Already turned when the "good night" was given. I like the concept, but there are other closer airports on that route that were suitable. No need to cross the Kra peninsula for a runway.
An ACARS burst (the last one?) allegedly contained the info that an alternate route had been entered into the FMS. From http://www.nbcnews.com/storyline/mi...-u-turn-programmed-signoff-sources-say-n56151
"Some pilots program an alternate flight plan in the event of an emergency," cautioned Greg Feith, a former National Transportation Safety Board crash investigator and NBC News analyst.
"We don't know if this was an alternate plan to go back to Kuala Lumpur or if this was to take the plane from some place other than Beijing," the doomed flight's intended destination, Feith said.
If it was an emergency route and the crew became incapacitated then the jet may have orbited the last entered waypoint till fuel exhaustion.
 
olasek said:
Orbited?
Per my understanding the jet will simply maintain the last heading/course (depending on the autopilot mode).
Could be.

Per some media outlet (latest headlines):

At 1:19 a.m. on March 8, 12 minutes after the plane had changed course to the west, co-pilot Fariq Abdul Hamid gave a routine "All right, good night" in his final radio call.

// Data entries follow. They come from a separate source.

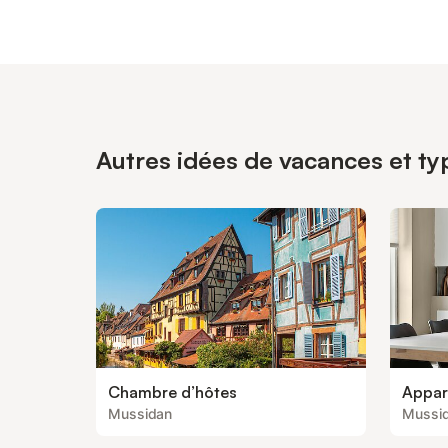
Autres idées de vacances et ty
Chambre d’hôtes
Appar
Mussidan
Mussi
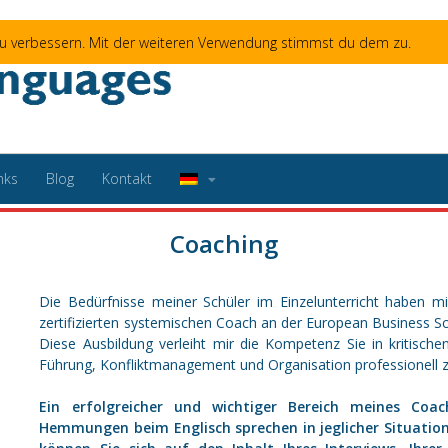
 zu verbessern. Mit der weiteren Verwendung stimmst du dem zu.
nks
Blog
Kontakt
Coaching
Die Bedürfnisse meiner Schüler im Einzelunterricht haben m
zertifizierten systemischen Coach an der European Business Sc
Diese Ausbildung verleiht mir die Kompetenz Sie in kritische
Führung, Konfliktmanagement und Organisation professionell 
Ein erfolgreicher und wichtiger Bereich meines Coa
Hemmungen beim Englisch sprechen in jeglicher Situati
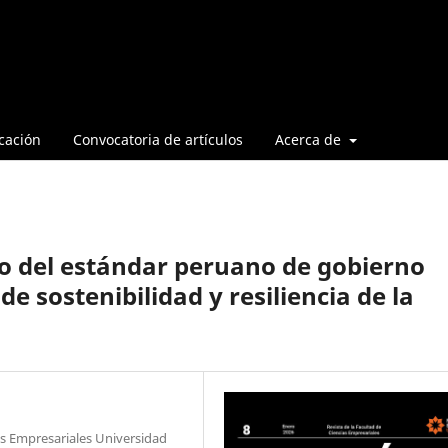
cación
Convocatoria de artículos
Acerca de
o del estándar peruano de gobierno
de sostenibilidad y resiliencia de la
as Empresariales Universidad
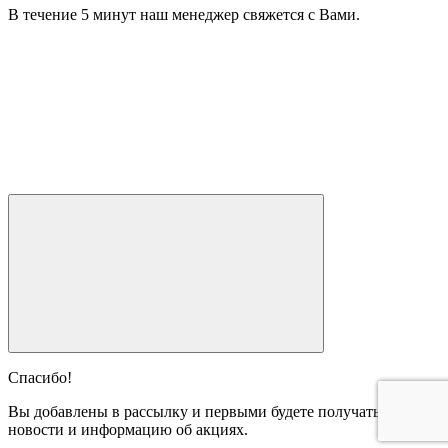
В течение 5 минут наш менеджер свяжется с Вами.
Спасибо!
Вы добавлены в рассылку и первыми будете получать наши
новости и информацию об акциях.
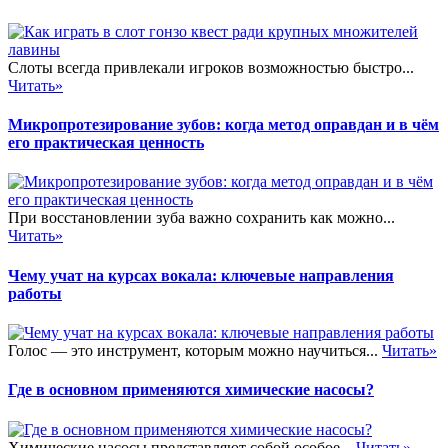
Слоты всегда привлекали игроков возможностью быстро...
Читать»
Микропротезирование зубов: когда метод оправдан и в чём
его практическая ценность
При восстановлении зуба важно сохранить как можно...
Читать»
Чему учат на курсах вокала: ключевые направления
работы
Голос — это инструмент, которым можно научиться...
Читать»
Где в основном применяются химические насосы?
Химические насосы представляют собой особое...
Читать»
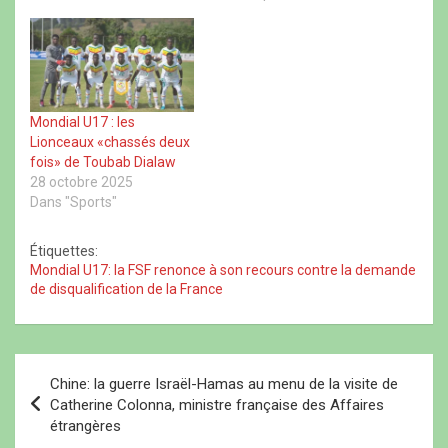
d
n
d
a
a
o
a
n
L'attaquant de
n
u
n
s
Montpellier (Nigérien
s
v
s
u
u
e
u
n
d'origine) qui a déjà joué
n
l
n
e
dans cette catégorie
e
l
e
n
n
e
n
o
(U17) des matches de
o
f
o
u
qualification pour la CAN…
u
e
u
v
Mondial U17 : les
v
n
v
e
Lionceaux «chassés deux
e
ê
e
l
l
t
l
l
fois» de Toubab Dialaw
l
r
l
e
28 octobre 2025
e
e
e
f
f
)
f
e
Dans "Sports"
e
e
n
n
n
ê
ê
ê
t
Étiquettes:
t
t
r
r
r
e
Mondial U17: la FSF renonce à son recours contre la demande
e
e
)
de disqualification de la France
)
)
N
Chine: la guerre Israël-Hamas au menu de la visite de
a
Catherine Colonna, ministre française des Affaires
étrangères
v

If the above is true this 'deviation' had nothing to do with any emergency.
The last ACARS transmission was reported as being at 1:07. Since the co-pilot transmission occurred 12 minutes later it may be that the two events are being conflated. I'm not sure, but I believe that since (or if) the ACARS messages were being transmitted every half hour, the ACARS message containing the information about the alternate course means the course was entered anytime between 12:37 and 1:07. The plane departed 12:41. But likely there was more ACARS chatter near takeoff, so maybe the alternate turn-back was entered shortly after takeoff.
 
olasek said:
Don't use time as means of locating a post on pprune, for example for me it shows under "11:30", not 18:30. Use only the post number - this is the only reliable way of identifying a single post. In this case it is pot #5791.
Point noted. I had found the info on an archive link which isn't the best. I believe this link should take one directly to the post in the active thread:

http://www.pprune.org/rumours-news/535538-malaysian-airlines-mh370-contact-lost-290.html#post8386068

Lots of info posted to that thread - hard to tell the informed from the uninformed.